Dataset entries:

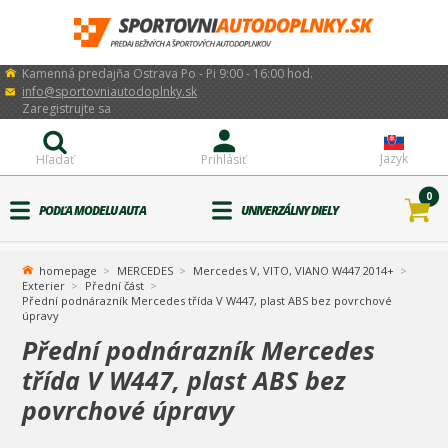
Kamenná predajňa Ostrava Po - Pi 9:00 - 16:00 hod.
info@sportovniautodoplnky.sk
Zaregistrujte sa
Jazyk
Hľadať
Prihlásiť
0
PODĽA MODELU AUTA
UNIVERZÁLNY DIELY
homepage
MERCEDES
Mercedes V, VITO, VIANO W447 2014+
Exterier
Přední část
Přední podnárazník Mercedes třída V W447, plast ABS bez povrchové
úpravy
Přední podnárazník Mercedes
třída V W447, plast ABS bez
povrchové úpravy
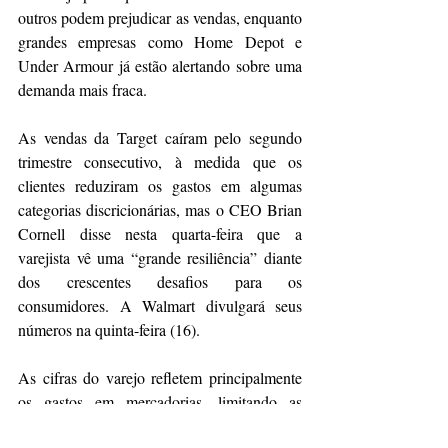
outros podem prejudicar as vendas, enquanto 
grandes empresas como Home Depot e 
Under Armour já estão alertando sobre uma 
demanda mais fraca.
As vendas da Target caíram pelo segundo 
trimestre consecutivo, à medida que os 
clientes reduziram os gastos em algumas 
categorias discricionárias, mas o CEO Brian 
Cornell disse nesta quarta-feira que a 
varejista vê uma “grande resiliência” diante 
dos crescentes desafios para os 
consumidores. A Walmart divulgará seus 
números na quinta-feira (16).
As cifras do varejo refletem principalmente 
os gastos em mercadorias, limitando as 
conclusões deste relatório específico. Os 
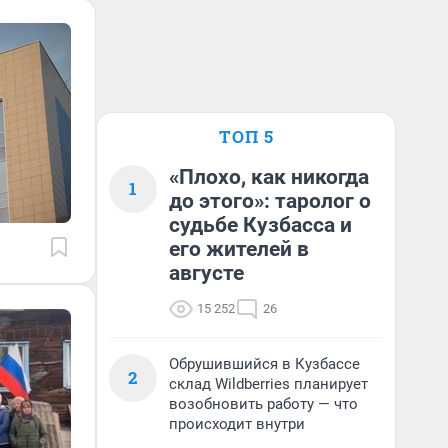
ТОП 5
«Плохо, как никогда
1
до этого»: таролог о
судьбе Кузбасса и
его жителей в
августе
15 252
26
Обрушившийся в Кузбассе
2
склад Wildberries планирует
возобновить работу — что
происходит внутри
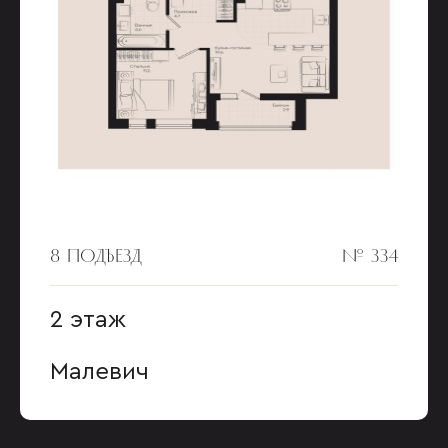
8 ПОДЪЕЗД
№ 334
2 этаж
Малевич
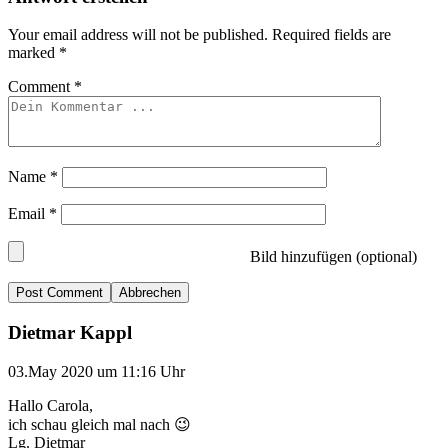
Your email address will not be published.
Required fields are
marked
*
Comment
*
Name
*
Email
*
Bild hinzufügen (optional)
Abbrechen
Dietmar Kappl
03.May 2020 um 11:16 Uhr
Hallo Carola,
ich schau gleich mal nach 😉
Lg. Dietmar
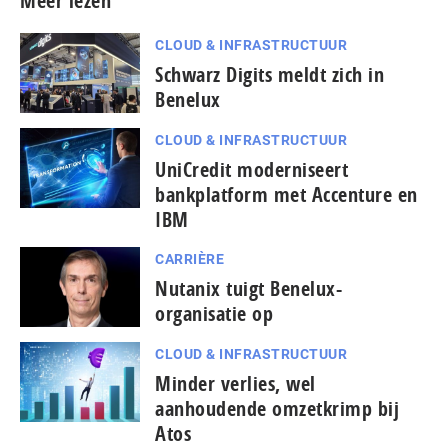
Meer lezen
CLOUD & INFRASTRUCTUUR
Schwarz Digits meldt zich in
Benelux
CLOUD & INFRASTRUCTUUR
UniCredit moderniseert
bankplatform met Accenture en
IBM
CARRIÈRE
Nutanix tuigt Benelux-
organisatie op
CLOUD & INFRASTRUCTUUR
Minder verlies, wel
aanhoudende omzetkrimp bij
Atos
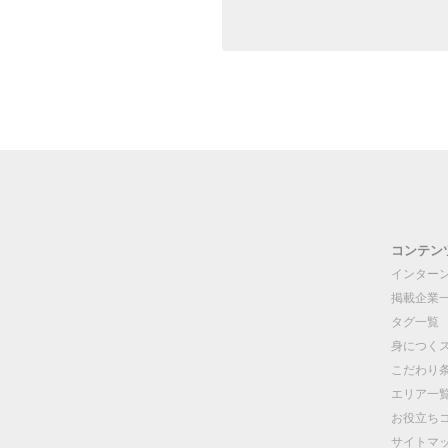
コンテン
インター
掲載企業
タグ一覧
身につく
こだわり
エリア一
お役立ち
サイトマ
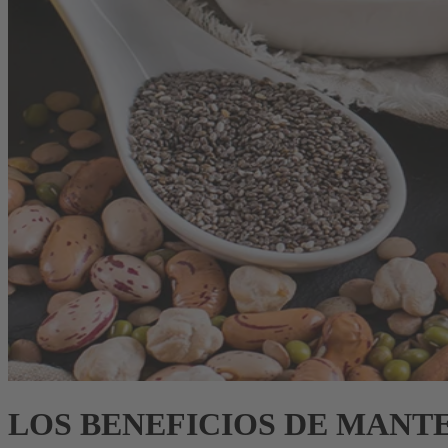
LOS BENEFICIOS DE MANT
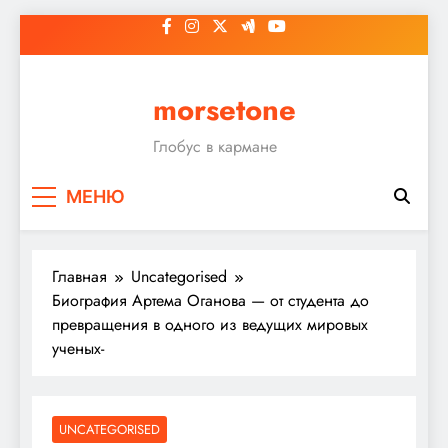
Перейти
к
содержимому
morsetone
Глобус в кармане
МЕНЮ
Главная
Uncategorised
Биография Артема Оганова — от студента до
превращения в одного из ведущих мировых
ученых-
UNCATEGORISED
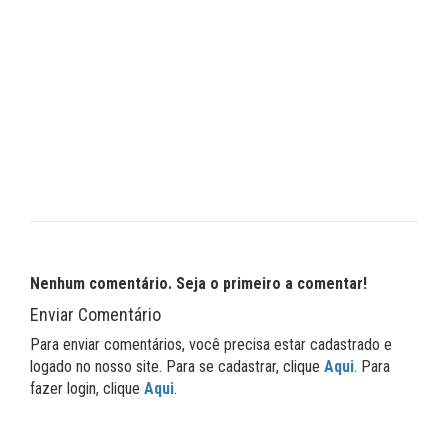
Nenhum comentário. Seja o primeiro a comentar!
Enviar Comentário
Para enviar comentários, você precisa estar cadastrado e
logado no nosso site. Para se cadastrar, clique
Aqui
. Para
fazer login, clique
Aqui
.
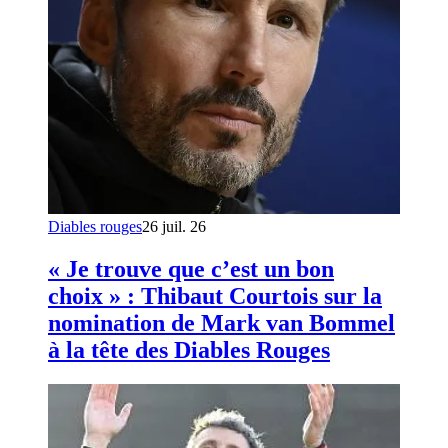
Diables rouges
26 juil. 26
« Je trouve que c’est un bon
choix » : Thibaut Courtois sur la
nomination de Mark van Bommel
à la tête des Diables Rouges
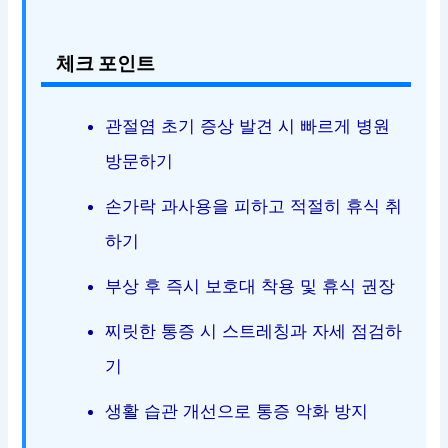
체크 포인트
관절염 초기 증상 발견 시 빠르게 병원
방문하기
손가락 과사용을 피하고 적절히 휴식 취
하기
부상 후 즉시 보호대 착용 및 휴식 권장
찌릿한 통증 시 스트레칭과 자세 점검하
기
생활 습관 개선으로 통증 악화 방지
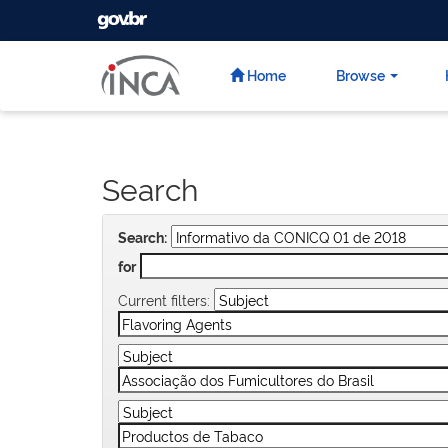
GOVBR
Skip
navigation
Home
Browse
Search
Search:
for
Current filters:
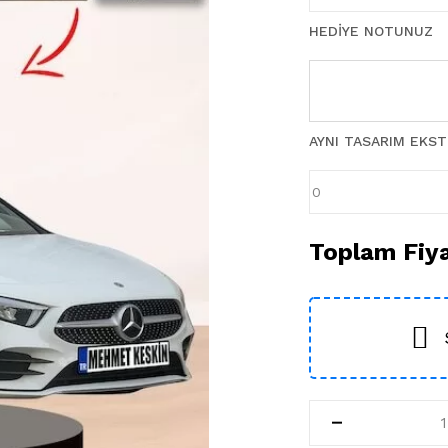
HEDIYE NOTUNUZ
AYNI TASARIM EKS
Toplam Fiy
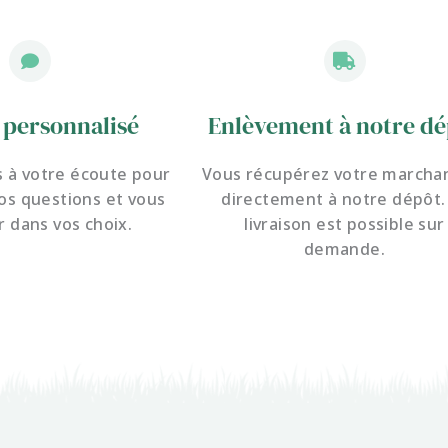
 personnalisé
Enlèvement à notre dé
à votre écoute pour
Vous récupérez votre marcha
os questions et
vous
directement à notre dépôt.
r dans vos choix.
livraison est possible sur
demande.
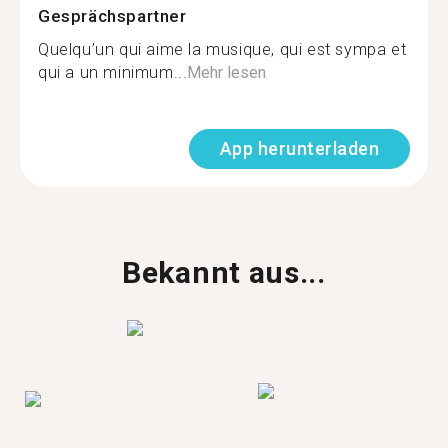
Gesprächspartner
Quelqu’un qui aime la musique, qui est sympa et
qui a un minimum...
Mehr lesen
App herunterladen
Bekannt aus...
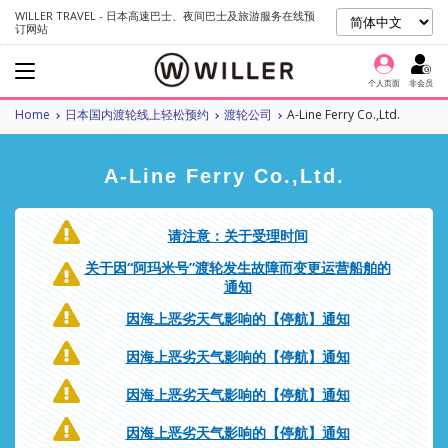
WILLER TRAVEL - 日本高速巴士、夜间巴士及旅游服务在线预
订网站
个人页面
非会员
Home
日本国内渡轮线上轻松预约
渡轮公司
A-Line Ferry Co.,Ltd.
A-Line Ferry Co.,Ltd.
请注意：关于受理时间
关于因“阿玛米号”渡轮发生故障而变更运营船舶的
通知
因海上恶劣天气影响的【停航】通知
因海上恶劣天气影响的【停航】通知
因海上恶劣天气影响的【停航】通知
因海上恶劣天气影响的【停航】通知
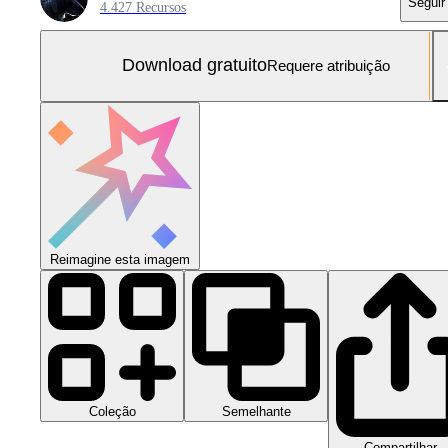
Seguir
4.427 Recursos
Download gratuito
Requere atribuição
Reimagine esta imagem
Coleção
Semelhante
Compartilhar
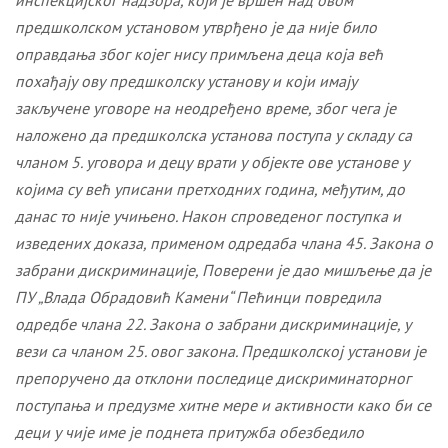
инспекцијског надзора, који је вршен над овом
предшколском установом утврђено је да није било
оправдања због којег нису примљена деца која већ
похађају ову предшколску установу и који имају
закључене уговоре на неодређено време, због чега је
наложено да предшколска установа поступа у складу са
чланом 5. уговора и децу врати у објекте ове установе у
којима су већ уписани претходних година, међутим, до
данас то није учињено. Након спроведеног поступка и
изведених доказа, п
рименом одредаба члана 45. Закона о
забрани дискриминације,
Поверени
je
дао мишљење да је
ПУ „Влада Обрадовић Камени“ Пећинци повредила
одредбе члана 22.
Закона о забрани дискриминације, у
вези са чланом 25. овог закона. Предшколској установи је
препоручено да о
тклони последице дискриминаторног
поступања и предузме хитне мере и активности како би се
деци у чије име је поднета притужба обезбедило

- [WHAT YOU WILL DO]:
Write out the data exactly, but not its pictures.

- [EXERCISE RESULT]:
Kamenná predajňa Ostrava Po - Pi 9:00 - 16:00 hod.
info@sportovniautodoplnky.sk
Zaregistrujte sa
Jazyk
Hľadať
Prihlásiť
0
PODĽA MODELU AUTA
UNIVERZÁLNY DIELY
homepage
MERCEDES
Mercedes V, VITO, VIANO W447 2014+
Exterier
Přední část
Přední podnárazník Mercedes třída V W447, plast ABS bez povrchové
úpravy
Přední podnárazník Mercedes
třída V W447, plast ABS bez
povrchové úpravy
outros podem prejudicar as vendas, enquanto 
grandes empresas como Home Depot e 
Under Armour já estão alertando sobre uma 
demanda mais fraca.
As vendas da Target caíram pelo segundo 
trimestre consecutivo, à medida que os 
clientes reduziram os gastos em algumas 
categorias discricionárias, mas o CEO Brian 
Cornell disse nesta quarta-feira que a 
varejista vê uma “grande resiliência” diante 
dos crescentes desafios para os 
consumidores. A Walmart divulgará seus 
números na quinta-feira (16).
As cifras do varejo refletem principalmente 
os gastos em mercadorias, limitando as 
conclusões deste relatório específico. Os 
ТОП 5
«Плохо, как никогда
1
до этого»: таролог о
судьбе Кузбасса и
его жителей в
августе
15 252
26
Обрушившийся в Кузбассе
2
склад Wildberries планирует
возобновить работу — что
происходит внутри
8 ПОДЪЕЗД
№ 334
2 этаж
Малевич
Your email address will not be published.
Required fields are
marked
*
Comment
*
Name
*
Email
*
Bild hinzufügen (optional)
Abbrechen
Dietmar Kappl
03.May 2020 um 11:16 Uhr
Hallo Carola,
ich schau gleich mal nach 😉
Lg. Dietmar
Meer lezen
CLOUD & INFRASTRUCTUUR
Schwarz Digits meldt zich in
Benelux
CLOUD & INFRASTRUCTUUR
UniCredit moderniseert
bankplatform met Accenture en
IBM
CARRIÈRE
Nutanix tuigt Benelux-
organisatie op
CLOUD & INFRASTRUCTUUR
Minder verlies, wel
aanhoudende omzetkrimp bij
Atos
コンテン
インター
掲載企業
タグ一覧
身につく
こだわり
エリア一
お役立ち
サイトマ
LOS BENEFICIOS DE MANT
Перейти
к
содержимому
morsetone
Глобус в кармане
МЕНЮ
Главная
Uncategorised
Биография Артема Оганова — от студента до
превращения в одного из ведущих мировых
ученых-
UNCATEGORISED
Nenhum comentário. Seja o primeiro a comentar!
Enviar Comentário
Para enviar comentários, você precisa estar cadastrado e
logado no nosso site. Para se cadastrar, clique
Aqui
. Para
fazer login, clique
Aqui
.
Diables rouges
26 juil. 26
« Je trouve que c’est un bon
choix » : Thibaut Courtois sur la
nomination de Mark van Bommel
à la tête des Diables Rouges
체크 포인트
관절염 초기 증상 발견 시 빠르게 병원
방문하기
손가락 과사용을 피하고 적절히 휴식 취
하기
부상 후 즉시 보호대 착용 및 휴식 권장
찌릿한 통증 시 스트레칭과 자세 점검하
기
생활 습관 개선으로 통증 악화 방지
GOVBR
Skip
navigation
Home
Browse
Search
Search:
for
Current filters:
HEDIYE NOTUNUZ
AYNI TASARIM EKS
Toplam Fiy
 personnalisé
Enlèvement à notre dé
à votre écoute pour
Vous récupérez votre marcha
os questions et
vous
directement à notre dépôt.
r dans vos choix.
livraison est possible sur
demande.
Gesprächspartner
Quelqu’un qui aime la musique, qui est sympa et
qui a un minimum...
Mehr lesen
App herunterladen
Bekannt aus...
WILLER TRAVEL - 日本高速巴士、夜间巴士及旅游服务在线预
订网站
个人页面
非会员
Home
日本国内渡轮线上轻松预约
渡轮公司
A-Line Ferry Co.,Ltd.
A-Line Ferry Co.,Ltd.
请注意：关于受理时间
关于因“阿玛米号”渡轮发生故障而变更运营船舶的
通知
因海上恶劣天气影响的【停航】通知
因海上恶劣天气影响的【停航】通知
因海上恶劣天气影响的【停航】通知
因海上恶劣天气影响的【停航】通知
Seguir
4.427 Recursos
Download gratuito
Requere atribuição
Reimagine esta imagem
Coleção
Semelhante
Compartilhar
инспекцијског надзора, који је вршен над овом
предшколском установом утврђено је да није било
оправдања због којег нису примљена деца која већ
похађају ову предшколску установу и који имају
закључене уговоре на неодређено време, због чега је
наложено да предшколска установа поступа у складу са
чланом 5. уговора и децу врати у објекте ове установе у
којима су већ уписани претходних година, међутим, до
данас то није учињено. Након спроведеног поступка и
изведених доказа, п
рименом одредаба члана 45. Закона о
забрани дискриминације,
Поверени
je
дао мишљење да је
ПУ „Влада Обрадовић Камени“ Пећинци повредила
одредбе члана 22.
Закона о забрани дискриминације, у
вези са чланом 25. овог закона. Предшколској установи је
препоручено да о
тклони последице дискриминаторног
поступања и предузме хитне мере и активности како би се
деци у чије име је поднета притужба обезбедило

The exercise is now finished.